By Wilfredo “Wil” Rojas, M.Ed. | Guest Blogger AC JosepH Media

On Monday, June 1, 1,000 people filled a designated area in James Atkinson Park in Sewell, located in Gloucester County for what was called “Gloucester County NAACP Candlelight Vigil” in memory of George Floyd, the 46-year-old black man who died in the hands of police in Minneapolis, and other black men who suffered the same fate in cities and towns across our nation.

Folks of diverse ethnicities, races, genders, and ages traveled from far and near to participate in this historic event.

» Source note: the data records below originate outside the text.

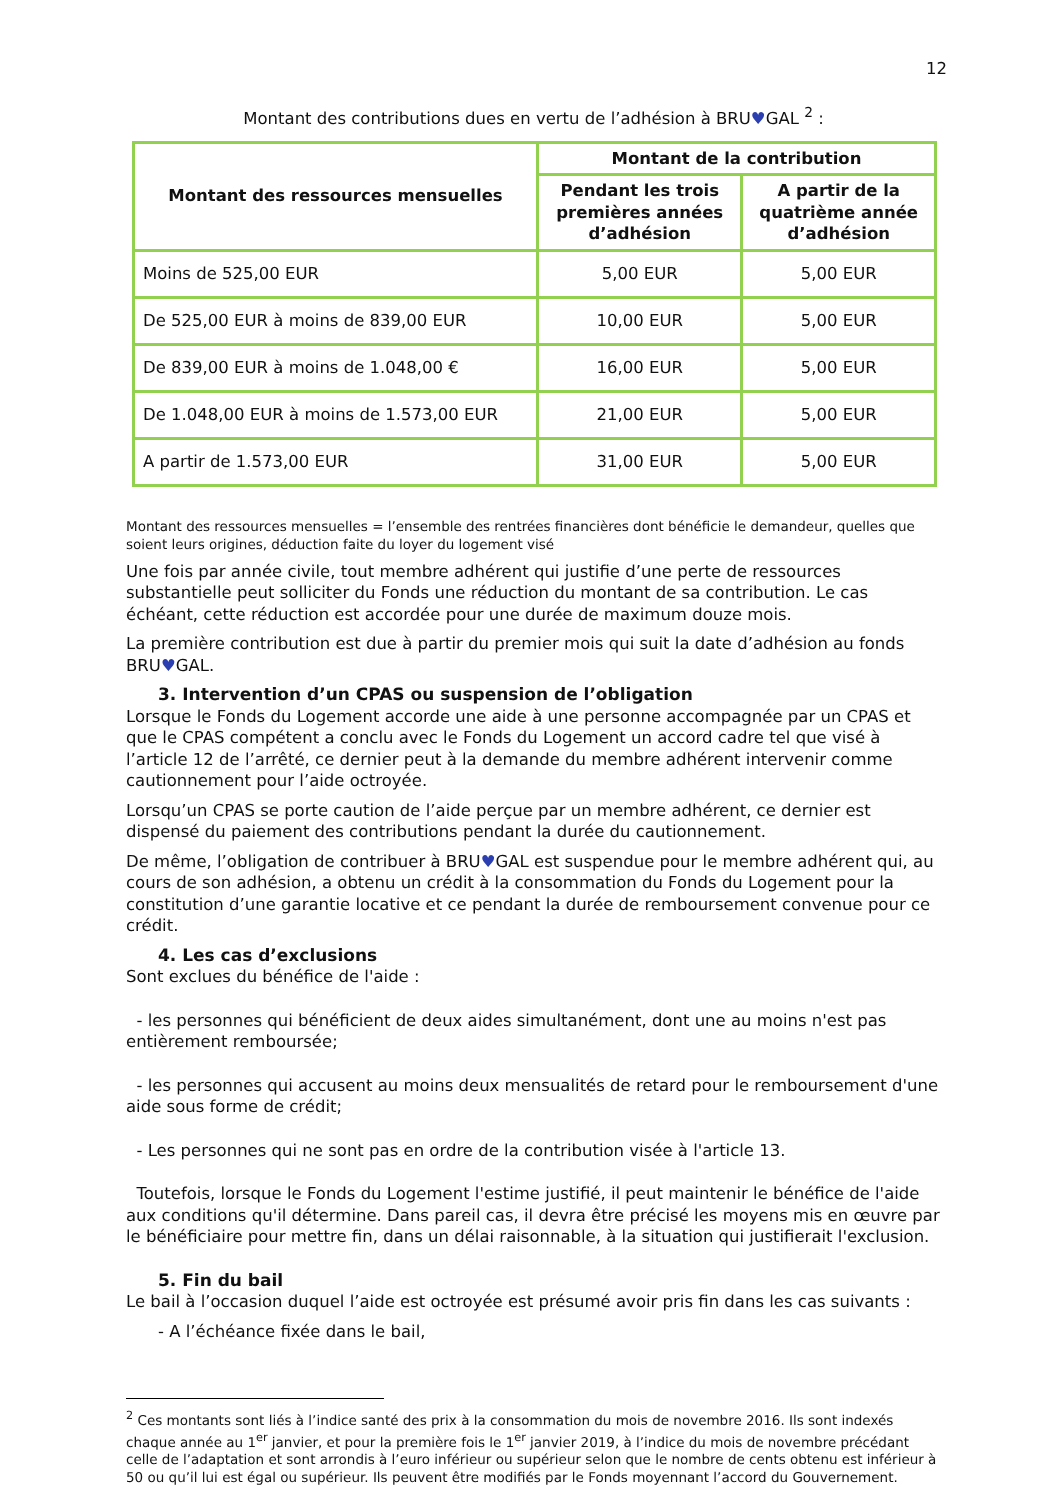12
Montant des contributions dues en vertu de l’adhésion à BRU♥GAL <sup>2</sup> :
| Montant des ressources mensuelles | Montant de la contribution | |
| --- | --- | --- |
| | Pendant les trois premières années d’adhésion | A partir de la quatrième année d’adhésion |
| Moins de 525,00 EUR | 5,00 EUR | 5,00 EUR |
| De 525,00 EUR à moins de 839,00 EUR | 10,00 EUR | 5,00 EUR |
| De 839,00 EUR à moins de 1.048,00 € | 16,00 EUR | 5,00 EUR |
| De 1.048,00 EUR à moins de 1.573,00 EUR | 21,00 EUR | 5,00 EUR |
| A partir de 1.573,00 EUR | 31,00 EUR | 5,00 EUR |
Montant des ressources mensuelles = l’ensemble des rentrées financières dont bénéficie le demandeur, quelles que soient leurs origines, déduction faite du loyer du logement visé
Une fois par année civile, tout membre adhérent qui justifie d’une perte de ressources substantielle peut solliciter du Fonds une réduction du montant de sa contribution. Le cas échéant, cette réduction est accordée pour une durée de maximum douze mois.
La première contribution est due à partir du premier mois qui suit la date d’adhésion au fonds BRU♥GAL.
3. Intervention d’un CPAS ou suspension de l’obligation
Lorsque le Fonds du Logement accorde une aide à une personne accompagnée par un CPAS et que le CPAS compétent a conclu avec le Fonds du Logement un accord cadre tel que visé à l’article 12 de l’arrêté, ce dernier peut à la demande du membre adhérent intervenir comme cautionnement pour l’aide octroyée.
Lorsqu’un CPAS se porte caution de l’aide perçue par un membre adhérent, ce dernier est dispensé du paiement des contributions pendant la durée du cautionnement.
De même, l’obligation de contribuer à BRU♥GAL est suspendue pour le membre adhérent qui, au cours de son adhésion, a obtenu un crédit à la consommation du Fonds du Logement pour la constitution d’une garantie locative et ce pendant la durée de remboursement convenue pour ce crédit.
4. Les cas d’exclusions
Sont exclues du bénéfice de l'aide :
- les personnes qui bénéficient de deux aides simultanément, dont une au moins n'est pas entièrement remboursée;
- les personnes qui accusent au moins deux mensualités de retard pour le remboursement d'une aide sous forme de crédit;
- Les personnes qui ne sont pas en ordre de la contribution visée à l'article 13.
Toutefois, lorsque le Fonds du Logement l'estime justifié, il peut maintenir le bénéfice de l'aide aux conditions qu'il détermine. Dans pareil cas, il devra être précisé les moyens mis en œuvre par le bénéficiaire pour mettre fin, dans un délai raisonnable, à la situation qui justifierait l'exclusion.
5. Fin du bail
Le bail à l’occasion duquel l’aide est octroyée est présumé avoir pris fin dans les cas suivants :
- A l’échéance fixée dans le bail,
<sup>2</sup> Ces montants sont liés à l’indice santé des prix à la consommation du mois de novembre 2016. Ils sont indexés chaque année au 1<sup>er</sup> janvier, et pour la première fois le 1<sup>er</sup> janvier 2019, à l’indice du mois de novembre précédant celle de l’adaptation et sont arrondis à l’euro inférieur ou supérieur selon que le nombre de cents obtenu est inférieur à 50 ou qu’il lui est égal ou supérieur. Ils peuvent être modifiés par le Fonds moyennant l’accord du Gouvernement.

Many arrived early to secure a good parking spot near the stage and those who arrived later were met with a long line of cars pulling into the park.

The event was hastily organized at the initiative of Loretta Winters, the charismatic long-time serving president of the Gloucester County NAACP, which managed to mobilize the support of numerous government entities, including police, public schools, mayors, also faith-based leaders, school and college students, civil rights groups, sensible gun control groups, like Moms Demand Action, National Homicide Justice Alliance, and other individuals and groups of good conscious.

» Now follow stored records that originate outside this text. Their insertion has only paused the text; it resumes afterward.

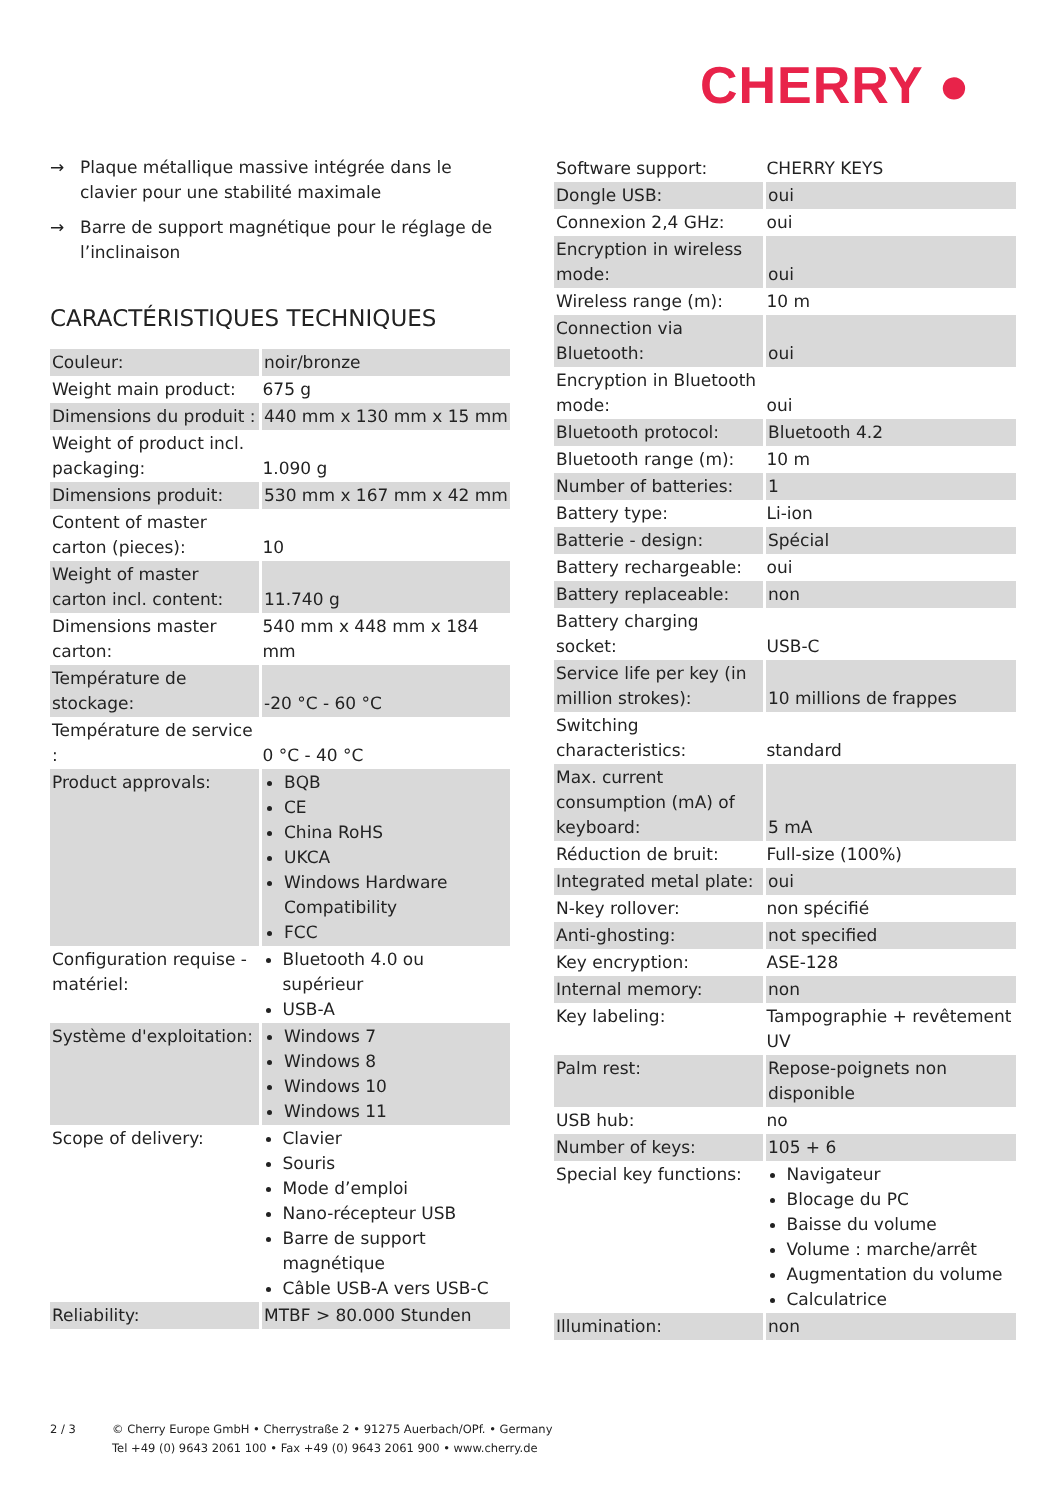CHERRY ●
→ Plaque métallique massive intégrée dans le clavier pour une stabilité maximale
→ Barre de support magnétique pour le réglage de l’inclinaison
CARACTÉRISTIQUES TECHNIQUES
| Couleur: | noir/bronze |
| Weight main product: | 675 g |
| Dimensions du produit : | 440 mm x 130 mm x 15 mm |
| Weight of product incl. packaging: | 1.090 g |
| Dimensions produit: | 530 mm x 167 mm x 42 mm |
| Content of master carton (pieces): | 10 |
| Weight of master carton incl. content: | 11.740 g |
| Dimensions master carton: | 540 mm x 448 mm x 184 mm |
| Température de stockage: | -20 °C - 60 °C |
| Température de service : | 0 °C - 40 °C |
| Product approvals: | BQB CE China RoHS UKCA Windows Hardware Compatibility FCC |
| Configuration requise - matériel: | Bluetooth 4.0 ou supérieur USB-A |
| Système d'exploitation: | Windows 7 Windows 8 Windows 10 Windows 11 |
| Scope of delivery: | Clavier Souris Mode d’emploi Nano-récepteur USB Barre de support magnétique Câble USB-A vers USB-C |
| Reliability: | MTBF > 80.000 Stunden |
| Software support: | CHERRY KEYS |
| Dongle USB: | oui |
| Connexion 2,4 GHz: | oui |
| Encryption in wireless mode: | oui |
| Wireless range (m): | 10 m |
| Connection via Bluetooth: | oui |
| Encryption in Bluetooth mode: | oui |
| Bluetooth protocol: | Bluetooth 4.2 |
| Bluetooth range (m): | 10 m |
| Number of batteries: | 1 |
| Battery type: | Li-ion |
| Batterie - design: | Spécial |
| Battery rechargeable: | oui |
| Battery replaceable: | non |
| Battery charging socket: | USB-C |
| Service life per key (in million strokes): | 10 millions de frappes |
| Switching characteristics: | standard |
| Max. current consumption (mA) of keyboard: | 5 mA |
| Réduction de bruit: | Full-size (100%) |
| Integrated metal plate: | oui |
| N-key rollover: | non spécifié |
| Anti-ghosting: | not specified |
| Key encryption: | ASE-128 |
| Internal memory: | non |
| Key labeling: | Tampographie + revêtement UV |
| Palm rest: | Repose-poignets non disponible |
| USB hub: | no |
| Number of keys: | 105 + 6 |
| Special key functions: | Navigateur Blocage du PC Baisse du volume Volume : marche/arrêt Augmentation du volume Calculatrice |
| Illumination: | non |
2 / 3 © Cherry Europe GmbH • Cherrystraße 2 • 91275 Auerbach/OPf. • Germany
Tel +49 (0) 9643 2061 100 • Fax +49 (0) 9643 2061 900 • www.cherry.de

That event was testimony to the solidarity that important sectors among New Jerseyans can offer to the effort for police accountability and racial hatred that grips our nation today if there is an organization that stimulates and mobilizes them. That task was performed by the Gloucester County NAACP, which has cemented a strong working relationship in practically all communities where people of color live.

The leadership of the Gloucester County NAACP maintains close relations with public officials, businesses, labor, community associations, prosecutors, local police chiefs and sheriff department in the county, representatives of which participated in the success of the many are calling a historic show of unity in Gloucester County The massive activity and the participation of figures should force the people of New Jersey to take note of the claims of those who are fighting for citizen-initiated police reform, from the bottom up.

The Gloucester County event serves as a symbol of what is possible when you believe that we can change America for the better. As an African-American teacher in high school would often say, “We as a people can accomplish much when we stop looking at all the reasons why something can’t be done, and start focusing on ways it can be done!”

In addition to supporting the police accountability struggle, the James Atkinson Park NAACP Candlelight Vigil serves as a platform to demand civil rights input into the review of police practices and ways to change them to make them fair and just for all the people, regardless the color of their skins, gender, sexual orientation, ethnicity, age, physical and mental ability and other.

So, here are a few things I want readers to know for sure – don’t be afraid, all you have to know is who you are and what contrition you want to make to eradicate police misconduct and brutality, and don’t be worry about failure, it comes with territory Just as important as the successes of your actions.

When you participate in social justice issues discouragement will happen often, but get right back in a positive mood in a hurry, just as quickly as you can. We need all hands on deck to take back an America; Black people build with our free labor. You got to contact your county NAACP and join the fight.

Bio: Wilfredo “Wil” Rojas is an award-winning columnist, veteran civil rights activist and former officer with the Gloucester County NAACP. He is the cofounder and retired director of Philadelphia Prison System’s Office of Community Justice and Outreach.